Es cierto que Assange no es un periodista. Me parece un personaje irresponsable, odioso y megalómano, un sociópata nihilista, el proverbial ‘idiota útil’ del hackeo ruso a la campaña Demócrata en 2016 y el esfuerzo por abonar al triunfo de Donald Trump. Hay amplia evidencia de su misoginia y antisemitismo. Para sus defensores es “un anarquista de la información”, pero al ayudar a Trump a convertirse en Presidente, no es más que un proxeneta del autoritarismo. Incluso Assange parece haber pensado que al ayudar a elegir a Trump, mejoraría su propia situación ante la justicia estadounidense; WikiLeaks sugirió a Donald Trump Jr. que su padre presionase al gobierno australiano para que Assange fuera nombrado embajador en Washington. Roger Stone, un asesor de Trump que ha sido acusado por el fiscal especial Robert Mueller en parte por mentir sobre su interacción con WikiLeaks, le dijo a un asociado que estaba tratando de conseguirle a Assange un indulto presidencial.

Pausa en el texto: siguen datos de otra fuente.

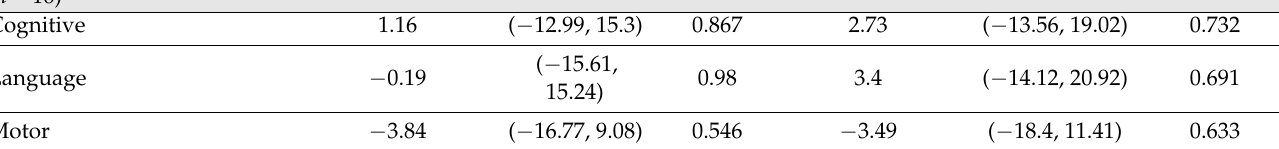
Neurodevelopmental Test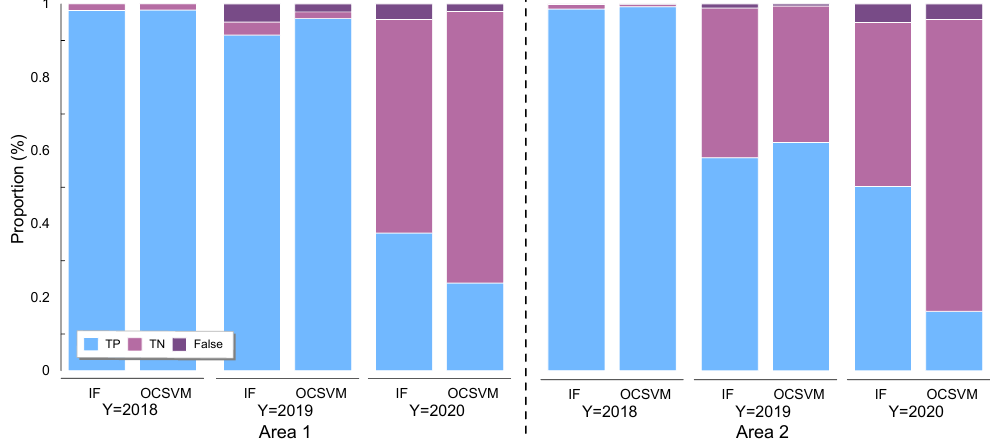
Figure 13. TP, TN and False proportions for each method and epoch.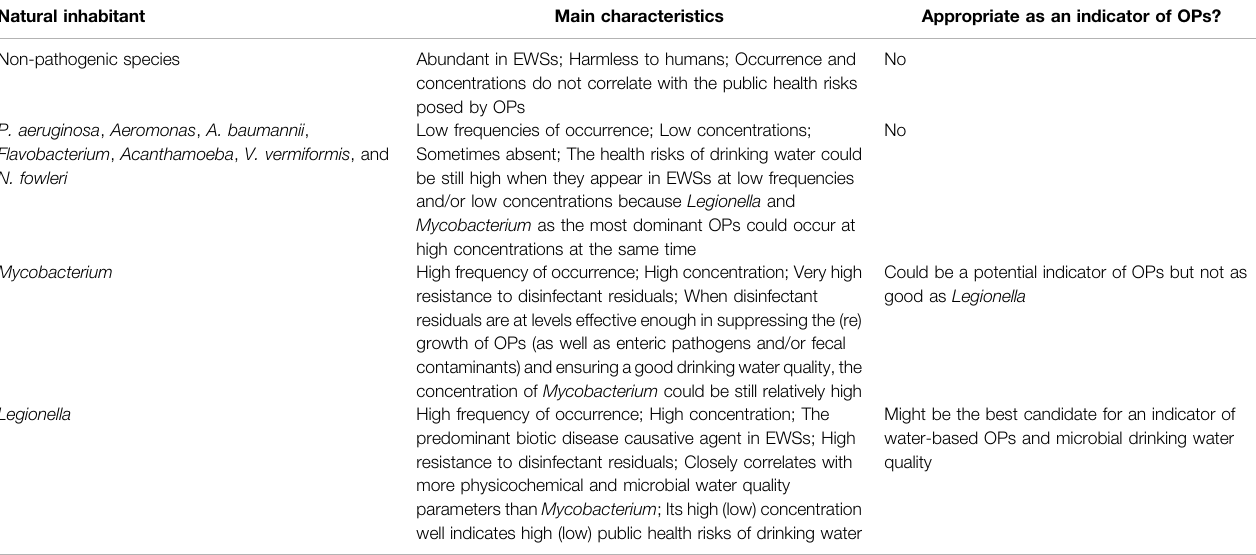
TABLE 1 | A brief comparison for the appropriateness of common natural inhabitants in municipal engineered water systems (EWSs) as indicators of opportunistic pathogens (OPs). Natural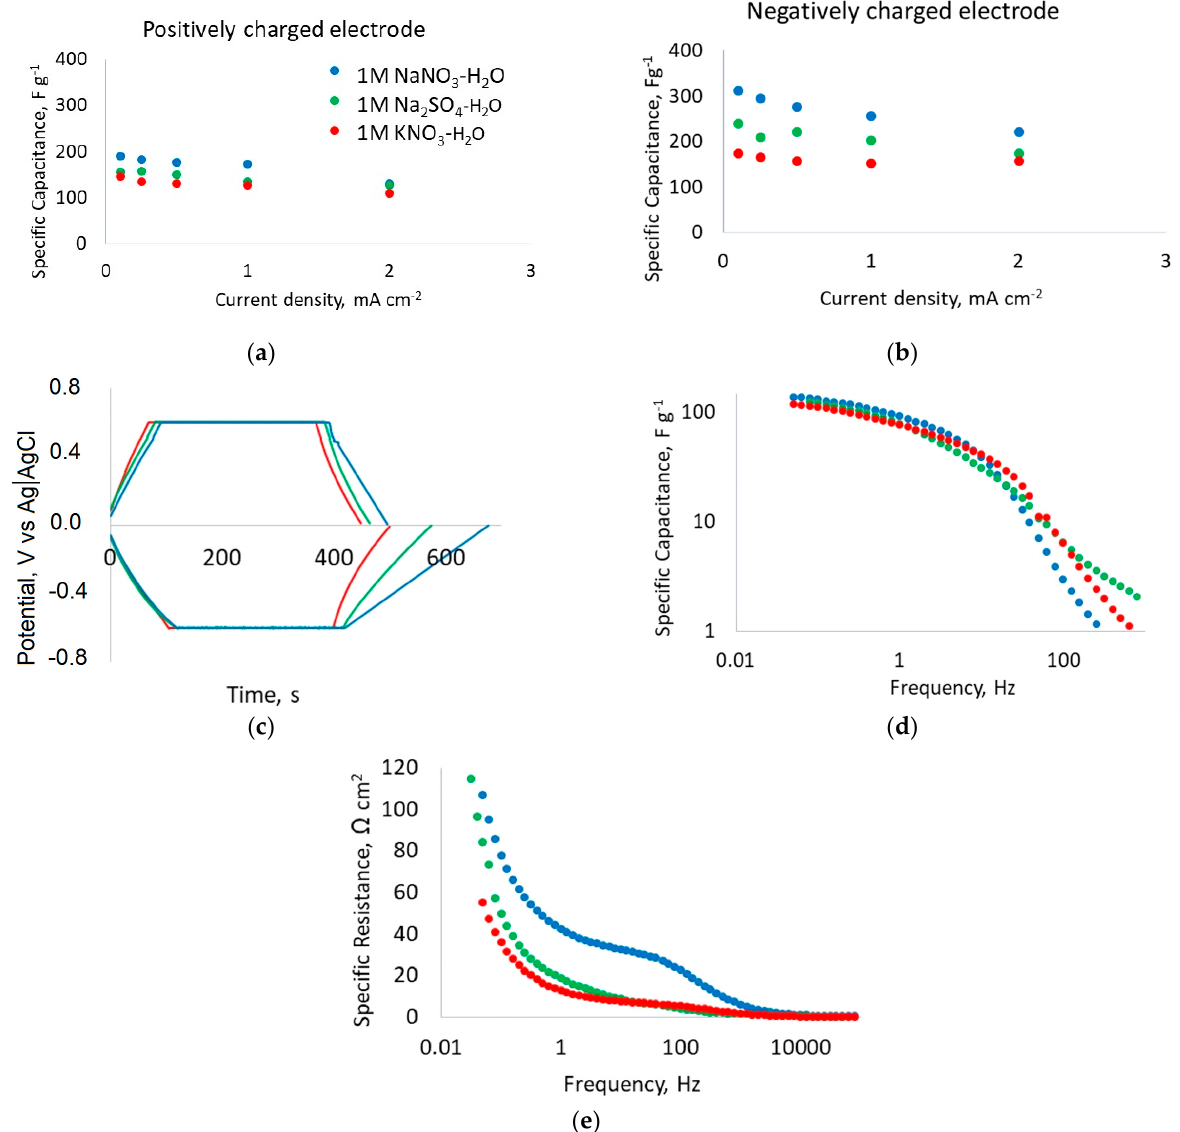
Figure 6. Electrochemical performance of “electropsun” CDC based fibrous electrodes in aqueous electrolytes: ( a , b ) specific capacitance values from CC discharge plots at I = 0.5 mA cm − 2 for positively and negatively charged electrodes, ( c ) CC charge–discharge, curves I = 0.5 mA cm − 2 ( d ) specific capacitance, C s as a function of frequency and ( e ) resistance, R s as a function of frequency from EIS measurements at 0 V vs. Ag|AgCl. Table 3. Gravimetric capacitance values for positively and negatively charged electrodes evalu- ated by CC tests at a current density of 0.5 mA cm − 2 in 1 M solutions.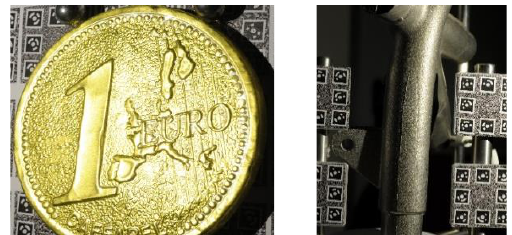
Figure 1. Two examples of non- collaborative objects considered in this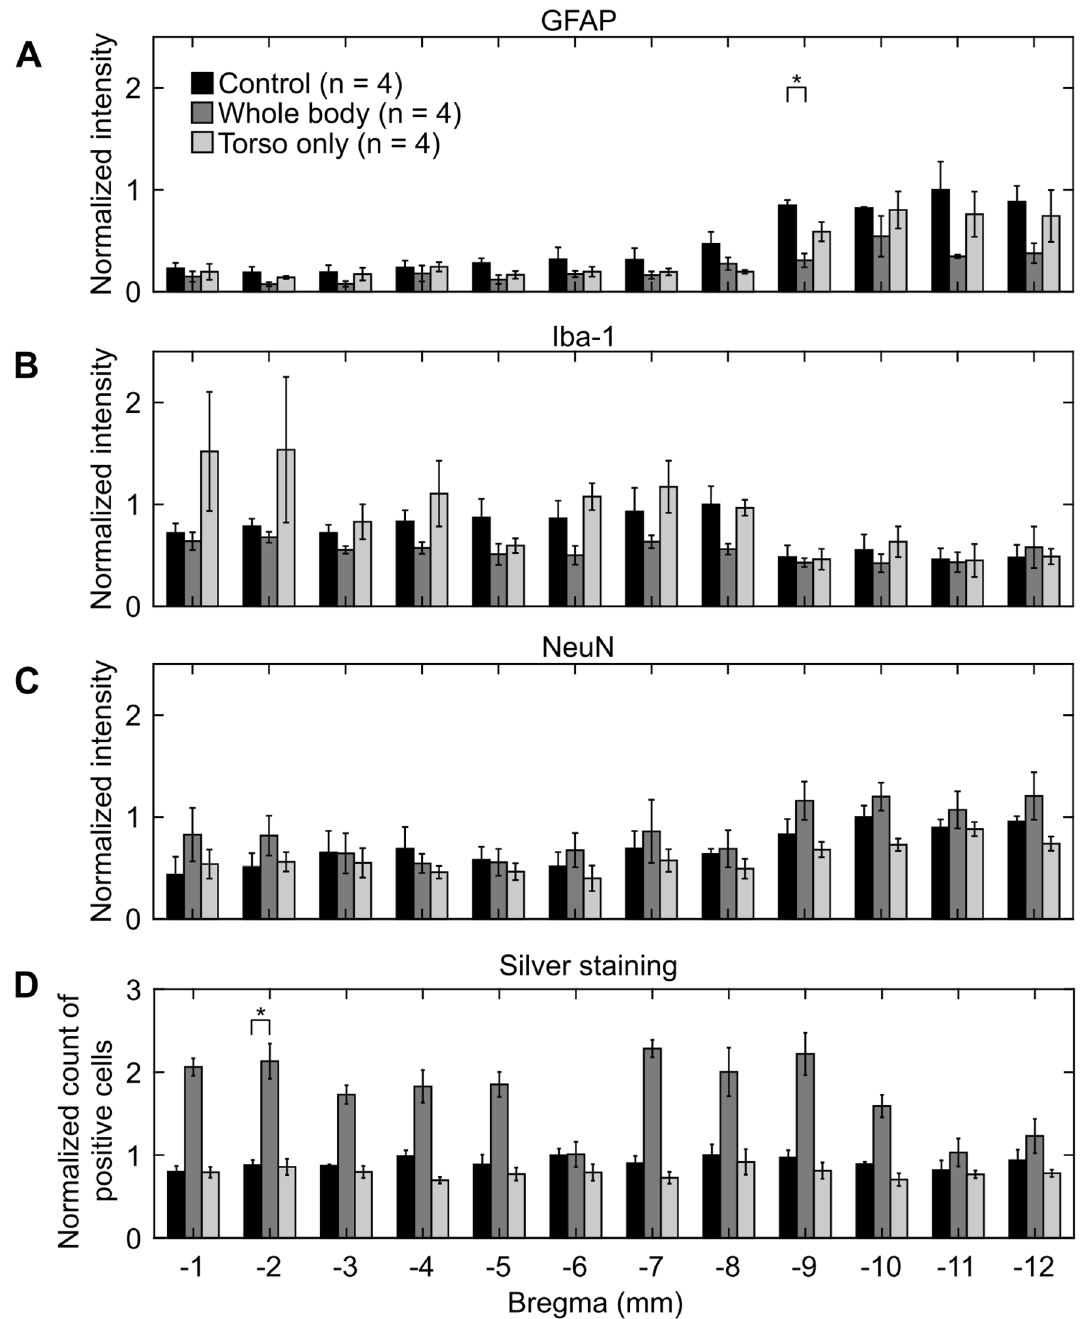
Figure 7. Changes in coronal brain slices due to whole-body or torso-only blast exposure in the indirect- mechanism study, as indicated by ( A ) GFAP-positive, ( B ) Iba-1-positive, ( C ) NeuN-positive, and ( D ) silver staining. Asterisks denote statistically significant differences (p < 0.05) between blast-exposed (n = 4) and control (n = 4) groups. The bar heights and vertical line lengths represent the mean and one standard error of the mean (SEM), respectively. At each brain-slice region for each group, we determined the mean and SEM using the corresponding brain-slice data. For each staining assessment, we then normalized the data for controls by the highest control value. Lastly, we normalized the data from blast-exposed groups (i.e., whole-body and torso-only) by the data from their respective controls at each region. We normalized the data for presentation purposes only. We conducted all statistical analyses using the raw data with their respective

No obstante lo anterior, los cargos que son ahora la base del renovado esfuerzo por obtener su extradición a EU encarnan una amenaza a las premisas básicas del periodismo moderno, a la protección de fuentes periodísticas, la rendición democrática de cuentas y la libertad de prensa. Esos cargos se centran en recibir y publicar material clasificado de una fuente del gobierno, que es algo que hacen periodistas y medios todo el tiempo. Lo hicieron con los Pentagon Papers durante la guerra de Vietnam y en muchos otros casos en los que el público se benefició al enterarse de lo que estaban haciendo en secreto gobiernos estadounidenses, amén de que las fuentes hubiesen actuado ilegalmente. Esto es lo que la Primera Enmienda de EU está diseñada para proteger: la posibilidad -y el derecho- de los editores de medios para informar a la sociedad de la verdad.

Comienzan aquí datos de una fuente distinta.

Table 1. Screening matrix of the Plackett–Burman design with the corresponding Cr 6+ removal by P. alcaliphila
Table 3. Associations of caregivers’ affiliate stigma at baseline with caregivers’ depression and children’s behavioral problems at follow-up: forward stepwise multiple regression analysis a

Assange ahora ha descubierto, como tantos otros antes que él —y espero después también— que apostarle a Trump puede arruinarte la vida. Confieso que hay una cierta satisfacción umbría en ello. Pero Assange también encarna lo que mi abuelo solía llamar la maldición gitana: un pendejo con iniciativa. Trump ha emprendido desde el día 1 una campaña implacable contra los medios de comunicación, etiquetándolos como “enemigos del pueblo”. Pero con esta acusación a Assange, su administración se ha desplazado de la diatriba a un ataque a los cimientos de la prensa libre. La Ley de Espionaje se ha usado infrecuentemente contra aquellos que divulgan información clasificada en virtud de los cimientos endebles y patrioteros sobre los que se codificó, y nunca antes se había utilizado contra un periodista. Hay mucho de qué preocuparse por los métodos y motivos de Assange, que siguen siendo turbios; divulgó documentos sin censurar nombres de fuentes confidenciales, poniendo en riesgo a periodistas, líderes religiosos, defensores de derechos humanos y disidentes políticos que viven en regímenes represivos y que interactuaban con embajadas de EU. Assange no es, bajo criterio alguno, un héroe. Pero los cargos que ahora se le fincan podrían sentar un precedente peligroso. Más allá de si los documentos deberían haber sido divulgados o no, su publicación en sí misma no debería constituir un delito. Si Assange puede ser procesado simplemente por publicar documentos clasificados filtrados, todo medio de comunicación está en riesgo de ser procesado por hacer exactamente lo mismo.